▶ Sección del documento
#####

“El Estado confesional ya no existe. Todos tienen derecho a la libertad de conciencia”, dijo el Papa Francisco en 2013. Sus palabras deberían resonar en el México de la “discusión bajo la sombra de los dogmas” del aborto (ya despenalizado), eutanasia (penalizada), diversidad sexual y adopción homoparental (con retos enormes en los códigos y leyes locales).
En un Estado constitucional, democrático y liberal, como lo diseña la Constitución, esos grandes temas no pueden resolverse desde el dogma. El principio de laicidad exige que la discusión se funde en derechos, igualdad y dignidad humana, no en credos.
Sin laicidad, el Derecho se vuelve catecismo: las leyes castigarían lo “pecaminoso” y no lo injusto. Legislaríamos desde el púlpito, no desde el Congreso. En lugar de sentencias justas habría hostias consagradas. Los grandes temas de la vida deben resolverse con base en ciencia y derechos, no en moral religiosa. La laicidad exige que el debate se funde en la dignidad y la libertad.
El aborto no es asunto de pecado, sino de salud y autonomía. La interrupción del embarazo es un dilema profundo. En una democracia constitucional no puede resolverse con argumentos religiosos. Se trata de garantizar que las mujeres tengan acceso a servicios seguros de salud y puedan decidir sobre su cuerpo en condiciones de igualdad.
Si el aborto se prohibiera por dogma, las mujeres pobres serían condenadas a la clandestinidad y al riesgo, mientras las ricas viajarían a interrumpir su embarazo en otro país. La fe se volvería pasaporte de privilegios.
Como mostraron Levitt y Dubner en Freakonomics, tras su legalización en Estados Unidos bajó la criminalidad porque hubo menos niños no deseados expuestos a abandono y violencia. Aunque debatido, el dato revela que las políticas públicas tienen efectos sociales concretos.
La vida tiene valor, pero también lo tiene la dignidad. Obligar a una persona a prolongar el sufrimiento contra su voluntad es incompatible con el respeto a la autonomía. Reconocer la eutanasia es permitir a cada individuo decidir cómo quiere transitar su último tramo.
Sin laicidad, la eutanasia se prohíbe aunque la ciencia médica pudiera evitar sufrimientos extremos. Tenemos hospitales convertidos en templos donde se prolonga el dolor “por mandato divino”: eso es negar la dignidad humana y la libertad.
El reconocimiento de los derechos de la comunidad LGBTIQ+ no es un “favor” del Estado, sino una consecuencia lógica del Artículo 1º constitucional que prohíbe toda forma de discriminación. La libertad para vivir la orientación sexual y la identidad de género es un derecho fundamental que debe respetarse en todos los ámbitos.

#####

▶ Filas extraídas
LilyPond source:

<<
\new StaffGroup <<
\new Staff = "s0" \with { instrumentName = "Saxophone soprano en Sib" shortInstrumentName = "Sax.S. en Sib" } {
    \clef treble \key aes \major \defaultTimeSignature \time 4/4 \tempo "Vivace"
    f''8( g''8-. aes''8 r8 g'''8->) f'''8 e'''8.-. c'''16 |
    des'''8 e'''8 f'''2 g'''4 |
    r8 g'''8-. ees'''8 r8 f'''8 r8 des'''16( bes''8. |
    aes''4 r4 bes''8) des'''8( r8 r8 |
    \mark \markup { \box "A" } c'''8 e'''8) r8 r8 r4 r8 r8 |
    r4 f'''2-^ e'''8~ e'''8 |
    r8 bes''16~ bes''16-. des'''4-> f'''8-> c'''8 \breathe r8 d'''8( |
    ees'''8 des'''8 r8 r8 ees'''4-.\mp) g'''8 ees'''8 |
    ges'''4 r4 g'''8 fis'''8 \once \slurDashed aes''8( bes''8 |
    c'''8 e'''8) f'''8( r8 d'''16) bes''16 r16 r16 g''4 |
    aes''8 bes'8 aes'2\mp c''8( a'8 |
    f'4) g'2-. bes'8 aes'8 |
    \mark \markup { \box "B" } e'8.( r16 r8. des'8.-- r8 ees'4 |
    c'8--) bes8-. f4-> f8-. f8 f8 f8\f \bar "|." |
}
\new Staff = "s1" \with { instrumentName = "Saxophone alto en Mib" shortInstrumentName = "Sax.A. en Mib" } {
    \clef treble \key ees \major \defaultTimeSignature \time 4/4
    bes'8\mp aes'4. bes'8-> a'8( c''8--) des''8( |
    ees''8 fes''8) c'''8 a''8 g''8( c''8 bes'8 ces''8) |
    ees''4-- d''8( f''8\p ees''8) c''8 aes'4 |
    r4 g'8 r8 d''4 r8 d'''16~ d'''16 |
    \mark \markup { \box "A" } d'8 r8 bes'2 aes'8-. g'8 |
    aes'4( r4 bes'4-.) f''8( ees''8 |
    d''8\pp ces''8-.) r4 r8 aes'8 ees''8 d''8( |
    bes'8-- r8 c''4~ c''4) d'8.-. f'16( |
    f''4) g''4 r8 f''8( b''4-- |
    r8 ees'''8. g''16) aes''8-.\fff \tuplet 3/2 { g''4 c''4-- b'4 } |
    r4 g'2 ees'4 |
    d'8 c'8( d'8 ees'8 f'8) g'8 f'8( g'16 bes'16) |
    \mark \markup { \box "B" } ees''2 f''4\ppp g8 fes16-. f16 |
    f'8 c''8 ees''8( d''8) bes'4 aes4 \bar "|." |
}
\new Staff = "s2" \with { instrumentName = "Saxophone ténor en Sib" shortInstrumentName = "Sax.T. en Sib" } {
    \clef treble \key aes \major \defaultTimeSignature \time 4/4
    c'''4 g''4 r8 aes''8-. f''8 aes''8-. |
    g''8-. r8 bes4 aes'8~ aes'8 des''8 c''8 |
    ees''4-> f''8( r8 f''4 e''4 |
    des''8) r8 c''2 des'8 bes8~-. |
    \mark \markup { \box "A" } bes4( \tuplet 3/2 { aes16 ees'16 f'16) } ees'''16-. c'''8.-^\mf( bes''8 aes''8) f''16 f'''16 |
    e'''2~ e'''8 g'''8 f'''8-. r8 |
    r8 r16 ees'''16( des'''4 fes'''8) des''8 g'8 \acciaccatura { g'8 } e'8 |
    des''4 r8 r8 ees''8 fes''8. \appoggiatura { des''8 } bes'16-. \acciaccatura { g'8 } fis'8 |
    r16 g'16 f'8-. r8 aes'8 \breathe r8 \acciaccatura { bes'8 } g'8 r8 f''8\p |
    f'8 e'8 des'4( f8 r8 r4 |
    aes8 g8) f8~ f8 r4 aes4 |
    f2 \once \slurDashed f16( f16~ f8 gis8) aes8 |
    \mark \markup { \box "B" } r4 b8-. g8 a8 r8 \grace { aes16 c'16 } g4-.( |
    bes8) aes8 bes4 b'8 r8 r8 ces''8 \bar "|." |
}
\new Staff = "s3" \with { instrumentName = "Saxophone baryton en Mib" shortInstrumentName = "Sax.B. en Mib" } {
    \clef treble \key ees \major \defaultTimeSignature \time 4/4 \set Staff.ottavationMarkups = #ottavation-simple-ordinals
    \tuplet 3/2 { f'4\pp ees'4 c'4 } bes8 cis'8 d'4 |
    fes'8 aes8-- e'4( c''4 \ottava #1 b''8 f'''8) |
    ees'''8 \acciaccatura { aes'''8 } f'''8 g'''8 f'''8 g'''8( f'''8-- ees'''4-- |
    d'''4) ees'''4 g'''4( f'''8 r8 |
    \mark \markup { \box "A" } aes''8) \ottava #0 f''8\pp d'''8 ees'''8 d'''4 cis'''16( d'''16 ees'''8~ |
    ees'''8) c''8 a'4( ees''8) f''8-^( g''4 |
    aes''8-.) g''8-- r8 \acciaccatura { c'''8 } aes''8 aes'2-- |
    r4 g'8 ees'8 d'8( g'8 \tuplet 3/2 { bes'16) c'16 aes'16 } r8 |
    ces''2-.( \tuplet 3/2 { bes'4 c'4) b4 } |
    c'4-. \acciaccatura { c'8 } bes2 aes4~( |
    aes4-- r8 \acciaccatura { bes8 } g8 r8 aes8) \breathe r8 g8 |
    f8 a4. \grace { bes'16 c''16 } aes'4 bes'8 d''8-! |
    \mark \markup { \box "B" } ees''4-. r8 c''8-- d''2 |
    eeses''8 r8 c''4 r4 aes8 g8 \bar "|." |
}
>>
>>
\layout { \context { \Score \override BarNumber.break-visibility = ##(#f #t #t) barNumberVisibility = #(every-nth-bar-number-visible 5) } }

#####

▶ Aplica lo leído
a. Enumera los temas que, según el primer párrafo del texto sobre la laicidad, se discuten en México "bajo la sombra de los dogmas".
b. Escribe la continuación del texto sobre la laicidad a partir de su último párrafo.
Las filas no intervienen en esto.

▶ Respuestas escritas
a. Aborto, eutanasia, diversidad sexual y adopción homoparental.

b.
La visibilidad pública -caminar de la mano, besarse o desplegar símbolos de identidad- es la reivindicación de derechos tras siglos de silencio forzado. ¿El amor se vuelve ilegítimo por cambiar de género? Si el Estado negara esa visibilidad, volveríamos a criminalizar la homosexualidad como en épocas oscuras, y se justificaría perseguir a ciudadanos por amar distinto. México se parecería más a un tribunal inquisitorial que a una democracia plural.
Lo que importa en la adopción no es la orientación sexual, sino el interés superior del menor. Negar la adopción homoparental condena a miles de niños a la orfandad institucional: la doctrina por encima del bienestar. Sinaloa está en deuda legislativa para garantizar este derecho.
“La familia” no es un concepto rígido sujeto a la moral religiosa, sino una institución que debe garantizar el desarrollo integral de los niños. Lo que importa además es la idoneidad de los adoptantes, no su orientación sexual.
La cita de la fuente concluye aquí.